Thursday, September 9, 2010

Notes on Alone-ness



I have my own battles with loneliness. It attacks when I am most tired; when I yearn for

nothing more than a warm, trusted, and familiar body to rest with. Strange as it sounds,
I find that I feel more replenished after sleeping beside my beloved, even though I don't
get my staple eight hours of shut eye.

I have learned to live without the warmth of another body, but truth be told, it was a
difficult adjustment. After four years of "practically married" life, I am now forced
by discipline, necessity, and fear to lie in an empty bed. The gaping void used to be
terrifying, but this is no longer the case, so I should be glad.

Unfortunately, I can't lie to myself. I still want to sleep beside a beloved. My patience in
this respect is tested. I should not rely on him (whoever he is) to find rest. It must come
from within, alone or not. Aloneness, right now, is a choice.
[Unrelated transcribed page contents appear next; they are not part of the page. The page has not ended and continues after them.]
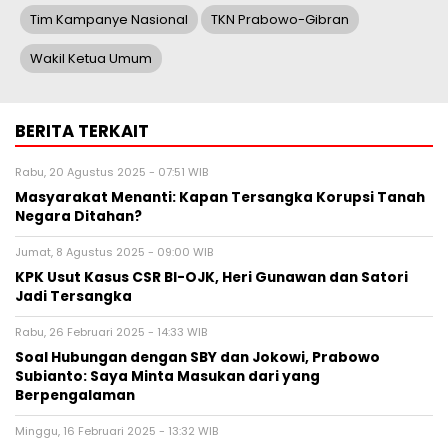
Tim Kampanye Nasional
TKN Prabowo-Gibran
Wakil Ketua Umum
BERITA TERKAIT
Rabu, 20 Agustus 2025 - 07:51 WIB
Masyarakat Menanti: Kapan Tersangka Korupsi Tanah
Negara Ditahan?
Jumat, 8 Agustus 2025 - 09:00 WIB
KPK Usut Kasus CSR BI-OJK, Heri Gunawan dan Satori
Jadi Tersangka
Rabu, 26 Februari 2025 - 14:33 WIB
Soal Hubungan dengan SBY dan Jokowi, Prabowo
Subianto: Saya Minta Masukan dari yang
Berpengalaman
Minggu, 16 Februari 2025 - 13:32 WIB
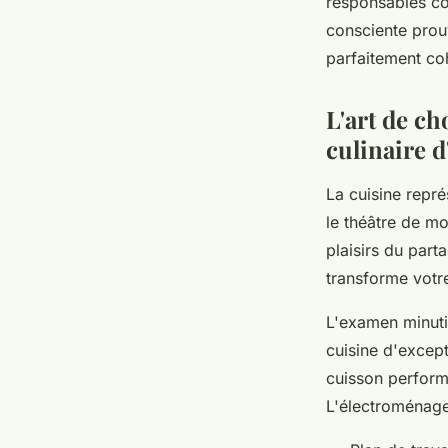
responsables c
consciente prou
parfaitement coh
L'art de c
culinaire d
La cuisine repré
le théâtre de m
plaisirs du par
transforme votre
L'examen minuti
cuisine d'except
cuisson perform
L'électroménager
I talk about this now because I've been bombarded with sex jokes in which I am the
subject. Some of my friends say that I must get laid. While I acknowledge the fact that
intercourse is a basic human need, I rarely find myself wanting it. I can live without it. I
do not miss it enough to pursue it (At this point, I ask myself, "Why would I?"). Not that
my experiences were bad. It's just that I believe in making love without having sex. It's
all about the soul connection, really.

The idea of joining with a beloved hip to hip and skull to skull during the act of making
love has to do so much more than skin---we are mere shells, making this act is an
additional expression of a stronger bond. It is also wrought by the desire to create and
build a life together.

I have yet to find a person to trust and love. Someone I can fully be myself with.
Someone I can celebrate and will celebrate me. But until that time comes, I shall continue
to grapple with loneliness. I do think I am winning, as I feel less and less alone, even in
the toughest times of feeling really beat.